# AOSP theme for sense ROMs?



## mandog202 (Jun 7, 2011)

Is there such a thing? I'd love to just run CM7 and be done with it, but I can't because of signal issues. I'd love to see one for BAMF forever.


----------



## hopesrequiem (Aug 10, 2011)

Just use a different launcher. Use adb or go launcher, or a stock gingerbread one that's on the market for 0. 99$


----------



## Mustang302LX (Jun 28, 2011)

As stated use the GB launcher in market or ADW. Not sure what signal issues you mean as many of us run CM7 daily and have no signal issues what so ever.


----------



## mandog202 (Jun 7, 2011)

i already use ADW, I'm mostly wanting the notification bar and other elements a launcher can't change. And as for the signal issue, on AOSP ROMs I have frequent data drops while indoors,(home and work) where as soon as i try to load something 1x 3G or 4G will drop, then immediately come back, sometimes repeatedly, yet sitting in the exact same spot it's stable on sense based ROMs


----------



## jadanzzy (Aug 7, 2011)

mandog202 said:


> i already use ADW, I'm mostly wanting the notification bar and other elements a launcher can't change.
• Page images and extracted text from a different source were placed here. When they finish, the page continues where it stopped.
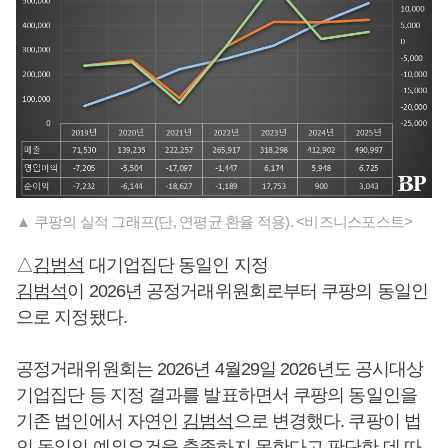
▲ 쿠팡의 실적 그래프(단, 연평균 환율 적용). <비즈니스포스트>
△
김범석
대기업집단 동일인 지정
김범석
이 2026년 공정거래위원회로부터 쿠팡의 동일인
으로 지정됐다.
공정거래위원회는 2026년 4월29일 2026년도 공시대상
기업집단 등 지정 결과를 발표하면서 쿠팡의 동일인을
기존 법인에서 자연인
김범석
으로 변경했다. 쿠팡이 법
인 동일인 예외요건을 충족하지 못한다고 판단한 데 따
And as for the signal issue, on AOSP ROMs I have frequent data drops while indoors,(home and work) where as soon as i try to load something 1x 3G or 4G will drop, then immediately come back, sometimes repeatedly, yet sitting in the exact same spot it's stable on sense based ROMs


And you've tried changing radios?


----------



## mandog202 (Jun 7, 2011)

yes, it does it on all radios


----------



## jr4000watts90 (Aug 7, 2011)

so ive pretty much got the hang of decompiling, swaping,recompiling and signing apks for cm7 themes, but how would i go about .zips for sense roms, i wanna bring my current cm7 theme over to the sense rom, mainly JUST the Status bar. example, text notifications,4g icons, Battery meter, etc.


----------



## belber095 (Oct 12, 2011)

mandog202 said:


> yes, it does it on all radios


Try using a different AOSP ROM?

feel the boom from my rooted thunderbolt


----------



## mandog202 (Jun 7, 2011)

belber095 said:


> Try using a different AOSP ROM?
> 
> feel the boom from my rooted thunderbolt


yep, it's not as bad with omfgb, so i've since switched to that


----------



## belber095 (Oct 12, 2011)

mandog202 said:


> yep, it's not as bad with omfgb, so i've since switched to that


Give liquid thunderbread 3.0 if you get a chance.
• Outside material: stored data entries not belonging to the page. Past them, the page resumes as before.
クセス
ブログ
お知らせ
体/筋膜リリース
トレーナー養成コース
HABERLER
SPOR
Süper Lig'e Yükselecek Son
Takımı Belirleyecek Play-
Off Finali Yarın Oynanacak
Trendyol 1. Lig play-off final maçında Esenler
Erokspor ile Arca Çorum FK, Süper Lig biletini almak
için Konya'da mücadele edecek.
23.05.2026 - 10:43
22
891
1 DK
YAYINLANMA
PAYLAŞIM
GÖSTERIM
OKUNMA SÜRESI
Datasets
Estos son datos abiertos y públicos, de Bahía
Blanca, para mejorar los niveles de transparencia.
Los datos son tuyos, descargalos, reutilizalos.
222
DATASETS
feel the boom from my rooted thunderbolt


----------



## mcmillanje (Jun 6, 2011)

I don't have an exact answer for you, but you could go to the universal online theme kitchen (google it) and crate a theme there. Once you've done that, you couldopen up the zip file produced, and swap out the image files etc...


----------



## nhat (Aug 21, 2011)

touch my bamf sounds like something you'd like.


----------



## psycho_maniac (Jun 9, 2011)

I've never heard of this problem just on cyanogenmod. Have you looked at your actual signal strength? The bars make no difference.


----------



## mandog202 (Jun 7, 2011)

on CM7 the drops usually start around -95dbm. It does do it on omfgb but not as often, i've seen the signal as low as -111 and data remains connected


----------



## dickenam (Jun 14, 2011)

There were 2 threads in this forum about the same general thing, Merged.


----------